* [Stated task] Substitute "date collected" for "collection date" in all of the rows below and write them out again with nothing else changed, leaving out the pictures.

....

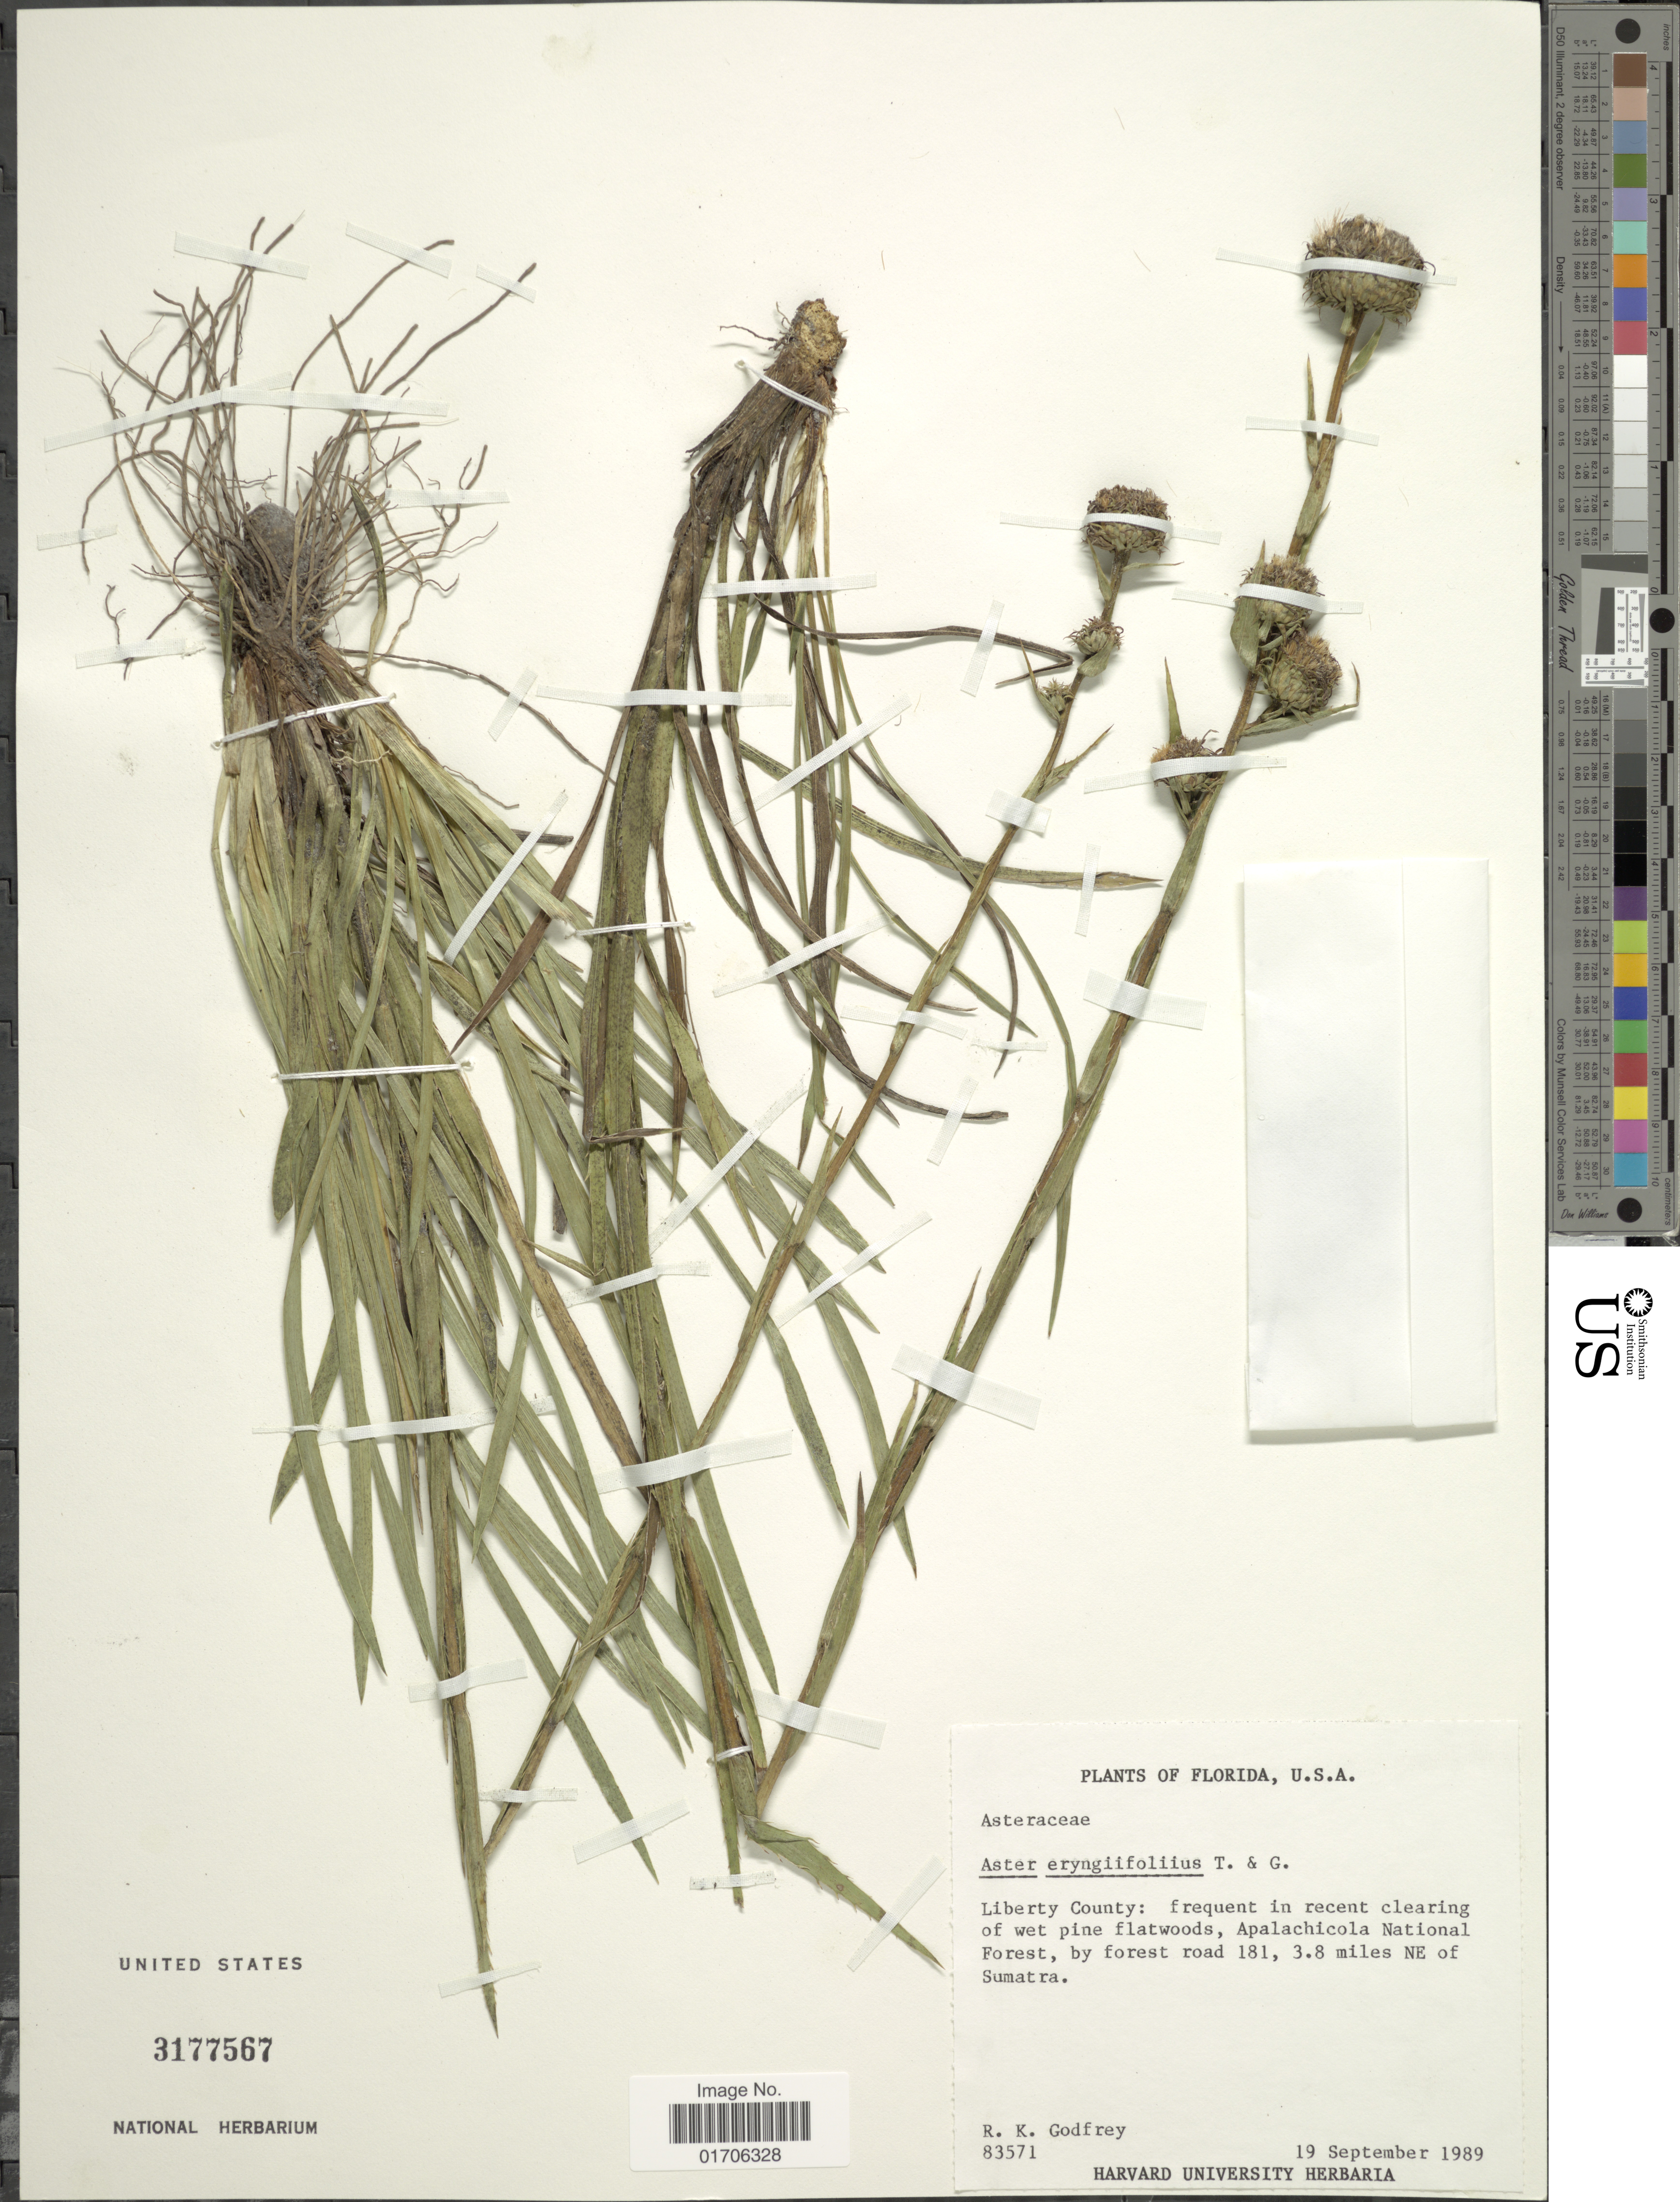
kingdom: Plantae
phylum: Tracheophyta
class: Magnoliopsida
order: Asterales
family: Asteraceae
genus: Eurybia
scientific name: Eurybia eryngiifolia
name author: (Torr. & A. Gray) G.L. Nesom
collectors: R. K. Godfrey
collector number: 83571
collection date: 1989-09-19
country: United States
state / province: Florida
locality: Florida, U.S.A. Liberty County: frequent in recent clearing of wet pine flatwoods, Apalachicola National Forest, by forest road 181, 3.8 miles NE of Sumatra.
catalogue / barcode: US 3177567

....

* [Result of this exercise]
kingdom: Plantae
phylum: Tracheophyta
class: Magnoliopsida
order: Asterales
family: Asteraceae
genus: Eurybia
scientific name: Eurybia eryngiifolia
name author: (Torr. & A. Gray) G.L. Nesom
collectors: R. K. Godfrey
collector number: 83571
date collected: 1989-09-19
country: United States
state / province: Florida
locality: Florida, U.S.A. Liberty County: frequent in recent clearing of wet pine flatwoods, Apalachicola National Forest, by forest road 181, 3.8 miles NE of Sumatra.
catalogue / barcode: US 3177567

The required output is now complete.